“Ketika Musa turun dari gunung Sinai – kedua loh hukum Allah ada di tangan Musa ketika ia turun dari gunung itu – tidaklah ia tahu, bahwa kulit mukanya bercahaya oleh karena ia telah berbicara dengan TUHAN.”
(Keluaran 34 : 29)
Adanya media sosial seperti Facebook membuat kita lebih mudah mencari kerabat kita, baik itu teman ataupun keluarga yang tinggal jauh dari kita. Setelah berjumpa di dunia maya, akhirnya kita merencanakan perjumpaan di dunia nyata.
Apabila perjumpaan dengan manusia dapat kita rencanakan, bagaimana perjumpaan dengan Tuhan? Dengan cara seperti apa kita dapat berjumpa dengan Tuhan? Apakah kita perlu membuat perjanjian dulu? Kapan waktu yang paling baik? Di mana tempat yang cocok untuk bertemu Tuhan?
Seperti apa kita harus menyambut pertemuan itu? Dengan baju khusus atau dengan perangkat tambahan kah?
Perjumpaan Tuhan dengan Musa membuat mukanya kelihatan terang-benderang. Hal itu membuat Musa perlu menutupi mukanya dengan kain sebab umat Israel yang berdosa tak akan sanggup melihat pancaran terang Tuhan yang tampak di muka Musa. Umat Israel menjadi malu melihat pancaran wajah Musa setelah mereka menyakiti hati Tuhan dengan membuat patung anak lembu sapi untuk disembah. Itulah dampak pada fisik Musa setelah berjumpa dengan Tuhan. Artinya melalui perjumpaan dengan Tuhan, Musa memancarkan terang Tuhan. Demikian juga kita, perjumpaan kita dengan Tuhan semestinya memancarkan terang-Nya.
Oleh karena itu pertemuan dengan Tuhan perlu kita rencanakan semaksimal mungkin. Kita mempersiapkan hidup kita selagi masih ada nafas kehidupan dengan cara terus belajar melakukan kehendak Tuhan, menyadari terus menerus keadaan diri kita, dan mengakui kesalahan serta hidup dalam pertobatan. Perjumpaan dengan Tuhan dalam hidup ini sebenarnya adalah pertandingan melawan diri sendiri, kita melawan keinginan yang bertentangan dengan firman Tuhan.

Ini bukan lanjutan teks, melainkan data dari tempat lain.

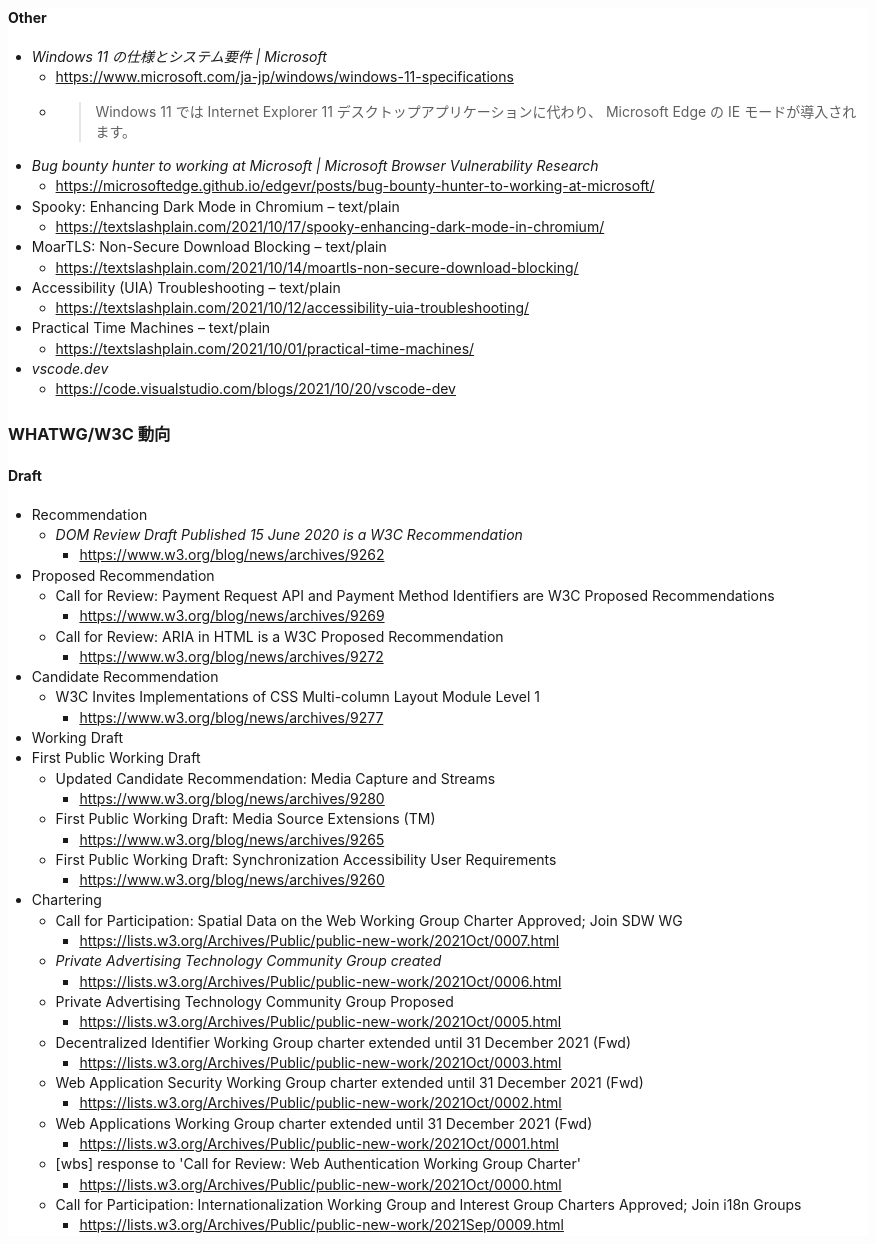#### Other

- *Windows 11 の仕様とシステム要件 \| Microsoft*
  - <https://www.microsoft.com/ja-jp/windows/windows-11-specifications>
  - > Windows 11 では Internet Explorer 11 デスクトップアプリケーションに代わり、 Microsoft Edge の IE モードが導入されます。
- *Bug bounty hunter to working at Microsoft \| Microsoft Browser Vulnerability Research*
  - <https://microsoftedge.github.io/edgevr/posts/bug-bounty-hunter-to-working-at-microsoft/>
- Spooky: Enhancing Dark Mode in Chromium – text/plain
  - <https://textslashplain.com/2021/10/17/spooky-enhancing-dark-mode-in-chromium/>
- MoarTLS: Non-Secure Download Blocking – text/plain
  - <https://textslashplain.com/2021/10/14/moartls-non-secure-download-blocking/>
- Accessibility (UIA) Troubleshooting – text/plain
  - <https://textslashplain.com/2021/10/12/accessibility-uia-troubleshooting/>
- Practical Time Machines – text/plain
  - <https://textslashplain.com/2021/10/01/practical-time-machines/>
- *vscode.dev*
  - <https://code.visualstudio.com/blogs/2021/10/20/vscode-dev>


### WHATWG/W3C 動向


#### Draft

- Recommendation
  - *DOM Review Draft Published 15 June 2020 is a W3C Recommendation*
    - <https://www.w3.org/blog/news/archives/9262>
- Proposed Recommendation
  - Call for Review: Payment Request API and Payment Method Identifiers are W3C Proposed Recommendations
    - <https://www.w3.org/blog/news/archives/9269>
  - Call for Review: ARIA in HTML is a W3C Proposed Recommendation
    - <https://www.w3.org/blog/news/archives/9272>
- Candidate Recommendation
  - W3C Invites Implementations of CSS Multi-column Layout Module Level 1
    - <https://www.w3.org/blog/news/archives/9277>
- Working Draft
- First Public Working Draft
  - Updated Candidate Recommendation: Media Capture and Streams
    - <https://www.w3.org/blog/news/archives/9280>
  - First Public Working Draft: Media Source Extensions (TM)
    - <https://www.w3.org/blog/news/archives/9265>
  - First Public Working Draft: Synchronization Accessibility User Requirements
    - <https://www.w3.org/blog/news/archives/9260>
- Chartering
  - Call for Participation: Spatial Data on the Web Working Group Charter Approved; Join SDW WG
    - <https://lists.w3.org/Archives/Public/public-new-work/2021Oct/0007.html>
  - *Private Advertising Technology Community Group created*
    - <https://lists.w3.org/Archives/Public/public-new-work/2021Oct/0006.html>
  - Private Advertising Technology Community Group Proposed
    - <https://lists.w3.org/Archives/Public/public-new-work/2021Oct/0005.html>
  - Decentralized Identifier Working Group charter extended until 31 December 2021 (Fwd)
    - <https://lists.w3.org/Archives/Public/public-new-work/2021Oct/0003.html>
  - Web Application Security Working Group charter extended until 31 December 2021 (Fwd)
    - <https://lists.w3.org/Archives/Public/public-new-work/2021Oct/0002.html>
  - Web Applications Working Group charter extended until 31 December 2021 (Fwd)
    - <https://lists.w3.org/Archives/Public/public-new-work/2021Oct/0001.html>
  - [wbs] response to 'Call for Review: Web Authentication Working Group Charter'
    - <https://lists.w3.org/Archives/Public/public-new-work/2021Oct/0000.html>
  - Call for Participation: Internationalization Working Group and Interest Group Charters Approved; Join i18n Groups
    - <https://lists.w3.org/Archives/Public/public-new-work/2021Sep/0009.html>
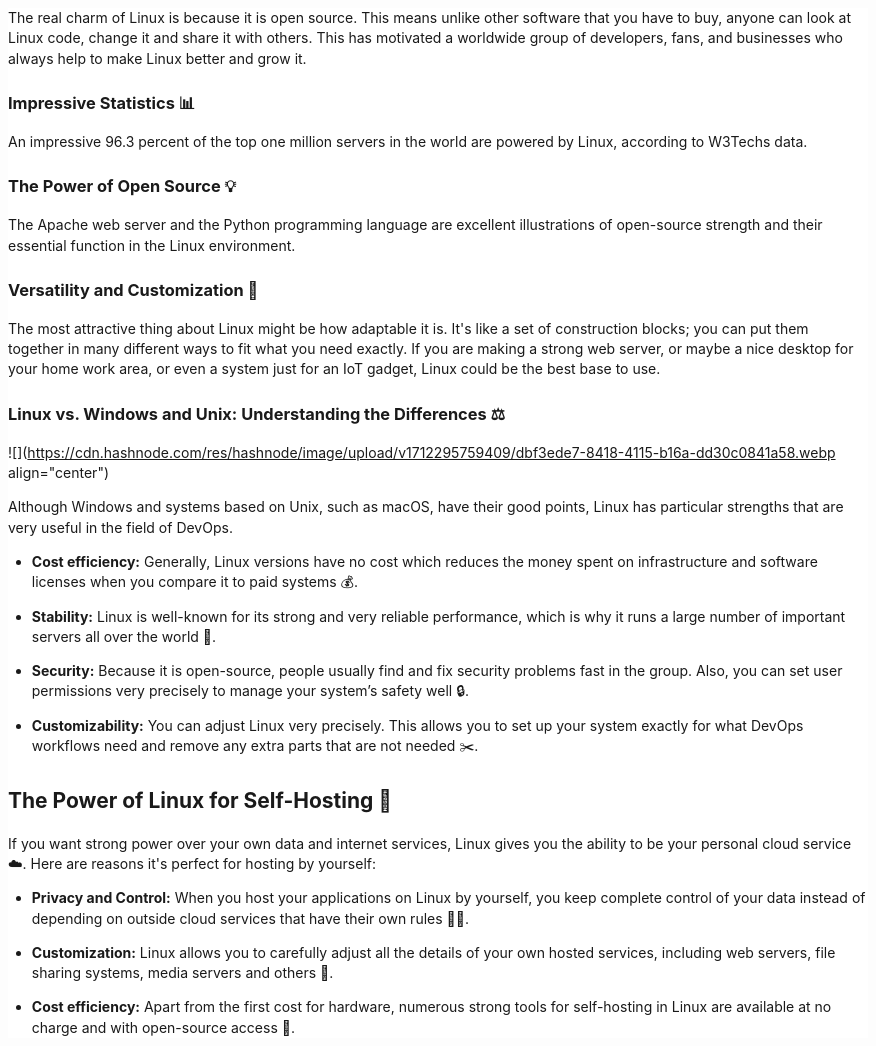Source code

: The real charm of Linux is because it is open source. This means unlike other software that you have to buy, anyone can look at Linux code, change it and share it with others. This has motivated a worldwide group of developers, fans, and businesses who always help to make Linux better and grow it.

### Impressive Statistics 📊

An impressive 96.3 percent of the top one million servers in the world are powered by Linux, according to W3Techs data.

### The Power of Open Source 💡

The Apache web server and the Python programming language are excellent illustrations of open-source strength and their essential function in the Linux environment.

### Versatility and Customization 🎨

The most attractive thing about Linux might be how adaptable it is. It's like a set of construction blocks; you can put them together in many different ways to fit what you need exactly. If you are making a strong web server, or maybe a nice desktop for your home work area, or even a system just for an IoT gadget, Linux could be the best base to use.

### Linux vs. Windows and Unix: Understanding the Differences ⚖️

![](https://cdn.hashnode.com/res/hashnode/image/upload/v1712295759409/dbf3ede7-8418-4115-b16a-dd30c0841a58.webp align="center")

Although Windows and systems based on Unix, such as macOS, have their good points, Linux has particular strengths that are very useful in the field of DevOps.

* **Cost efficiency:** Generally, Linux versions have no cost which reduces the money spent on infrastructure and software licenses when you compare it to paid systems 💰.
    
* **Stability:** Linux is well-known for its strong and very reliable performance, which is why it runs a large number of important servers all over the world 💪.
    
* **Security:** Because it is open-source, people usually find and fix security problems fast in the group. Also, you can set user permissions very precisely to manage your system’s safety well 🔒.
    
* **Customizability:** You can adjust Linux very precisely. This allows you to set up your system exactly for what DevOps workflows need and remove any extra parts that are not needed ✂️.
    

## The Power of Linux for Self-Hosting 🏡

If you want strong power over your own data and internet services, Linux gives you the ability to be your personal cloud service ☁️. Here are reasons it's perfect for hosting by yourself:

* **Privacy and Control:** When you host your applications on Linux by yourself, you keep complete control of your data instead of depending on outside cloud services that have their own rules 🕵️‍♂️.
    
* **Customization:** Linux allows you to carefully adjust all the details of your own hosted services, including web servers, file sharing systems, media servers and others 🔧.
    
* **Cost efficiency:** Apart from the first cost for hardware, numerous strong tools for self-hosting in Linux are available at no charge and with open-source access 💸.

Bulan lalu, Namboru kami (adik perempuan ayah) meninggal dunia. Dia adalah seorang pribadi yang ramah dan kuat. Saya ingat semasa hidupnya, dia berjuang bagi kelima anaknya dan sang suami meninggal lebih dulu. Kemudian, saya menyaksikan sendiri bagaimana semasa sakitnya, dia keluar masuk rumah sakit. Namun, dia menikmati kehidupan ini dengan penuh syukur, dan tetap tekun serta aktif dalam kegiatan bergereja. Sikapnya yang selalu mensyukuri apa yang dipercayakan Tuhan padanya. Tidak sedikit pun dia mengeluh tentang beratnya hidupnya. Dia adalah contoh nyata, bagi saya, seseorang yang menyiapkan diri dengan baik untuk berjumpa dengan Sang Khalik.
Marilah kita terus merencanakan untuk berjumpa dengan Tuhan dalam hidup kita, sampai akhirnya kita bisa berjumpa muka dengan muka bersama-Nya. Berdoalah supaya kehidupan kita tetap konsisten seturut dengan kehendak Tuhan. Kiranya Tuhan memberkati kita.